I am reading A short Course on Banach Space Theory.
And it says that if ∑xn converges unconditionally in a Banach Space X, then the set of all vectors of the form ∑εnxn is a compact subset of X.
Its approach is to show f as in the picture is continuous
In which I am guessing it assume {-1,1}^N is compact in l∞.
Is there anyway to show if {-1,1}^N is compact in $\ell_\infty$?
On
It is possible to think of $\{-1,1\}^\mathbb{N}$ as a subset of $l^\infty$. That is the subset of all the sequences which only takes the values $-1,1$.
In this case the inherit topology on $\{-1,1\}^\mathbb{N}$ is the box topology which is discrete in this case.

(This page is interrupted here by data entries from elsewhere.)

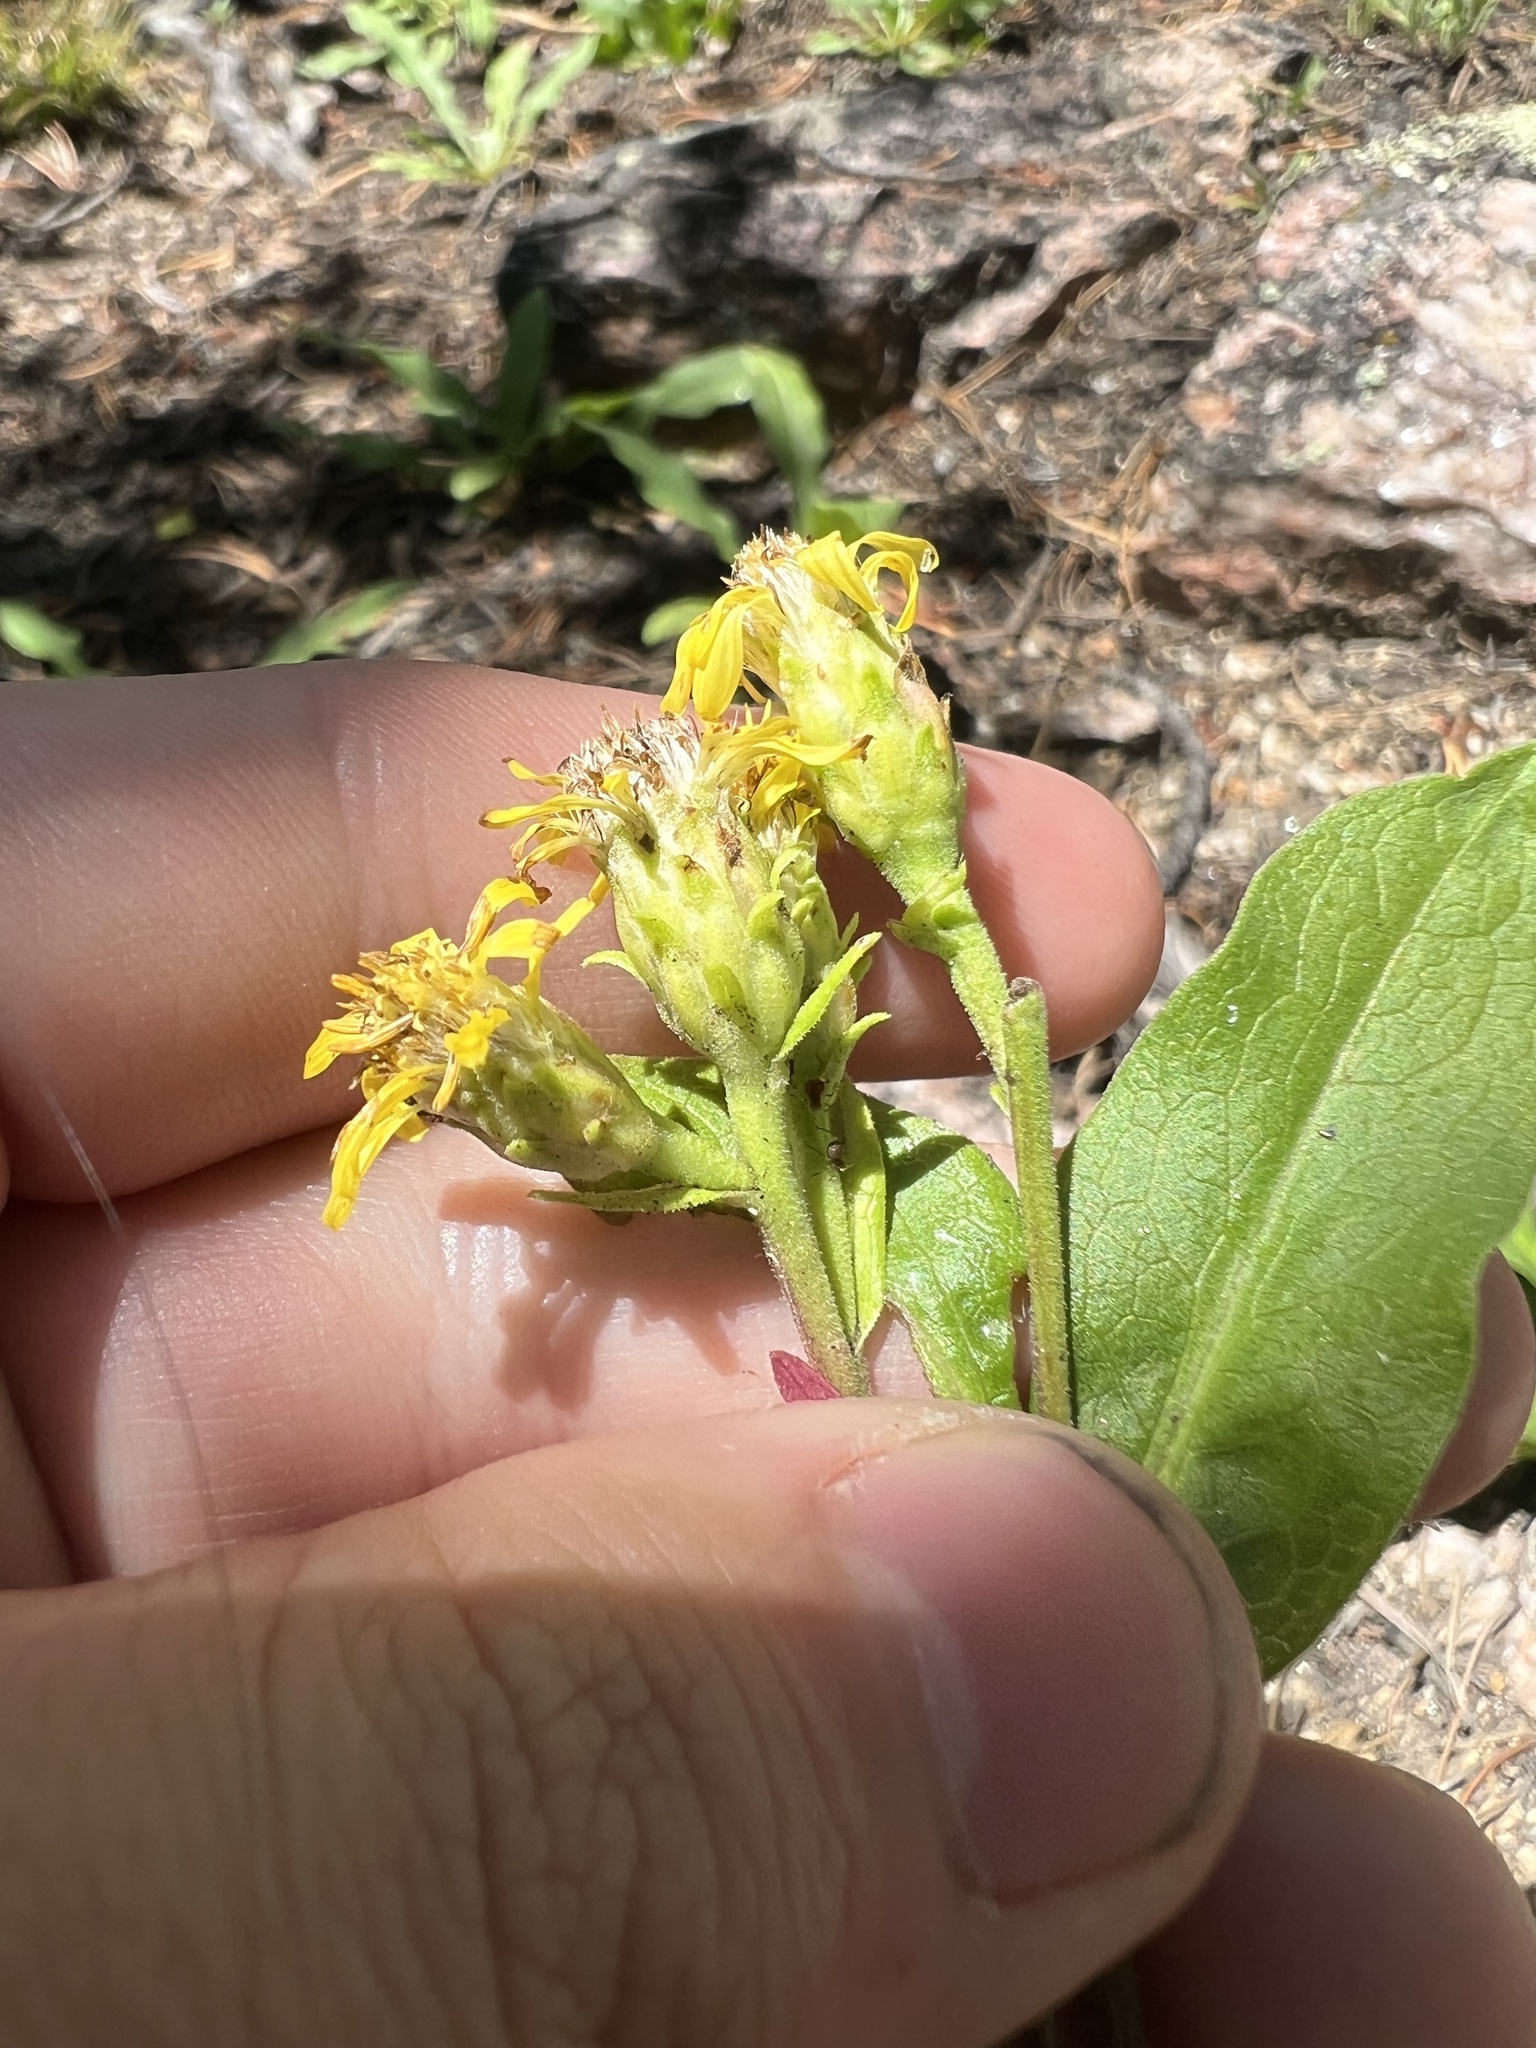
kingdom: Plantae
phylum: Tracheophyta
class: Magnoliopsida
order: Asterales
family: Asteraceae
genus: Solidago
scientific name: Solidago multiradiata
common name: Northern goldenrod
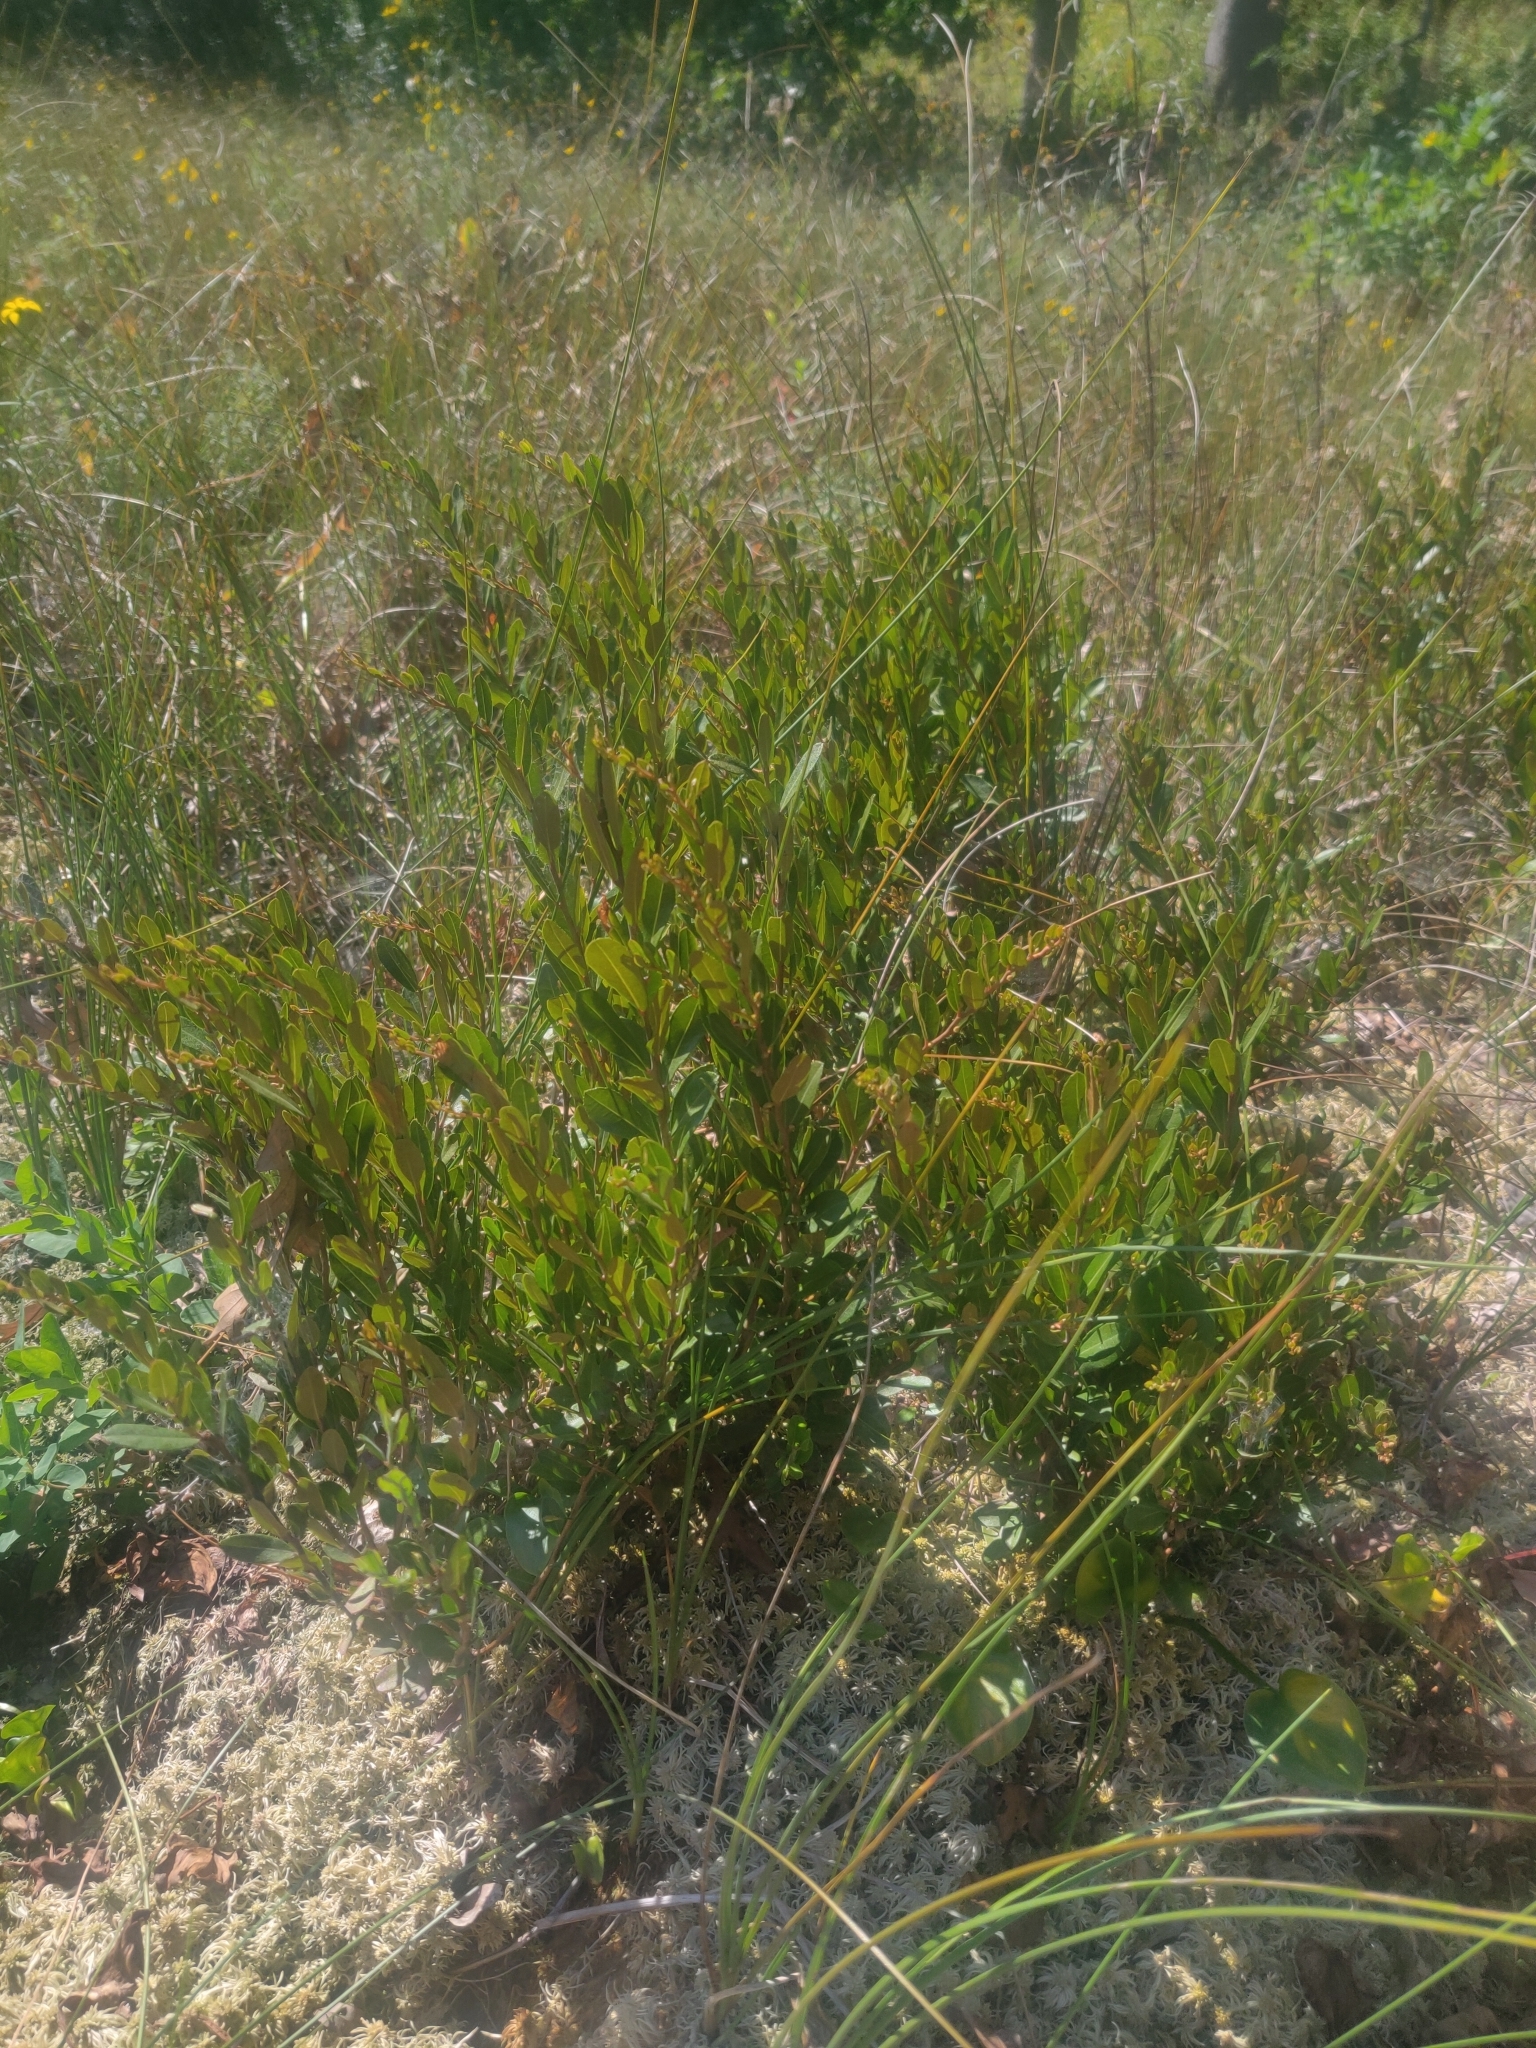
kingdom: Plantae
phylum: Tracheophyta
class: Magnoliopsida
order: Ericales
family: Ericaceae
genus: Chamaedaphne
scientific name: Chamaedaphne calyculata
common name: Leatherleaf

With this topology, the set $\{-1,1\}^\mathbb{N}$ is not compact.
However as noted by Jose, the author of the paper in the question does not think of $\{-1,1\}^\mathbb{N}$ as a subset of $l^\infty$. Instead he considers it with the product topology.
In that context, $\{-1,1\}^{\mathbb N}$ is not a subspace of $\ell^\infty$. It is the set$$\overbrace{\{-1,1\}\times\{-1,1\}\times\cdots}^{\text{countable number of copies}}$$endowed with the product topology. And it is compact by Tychonoff's theorem.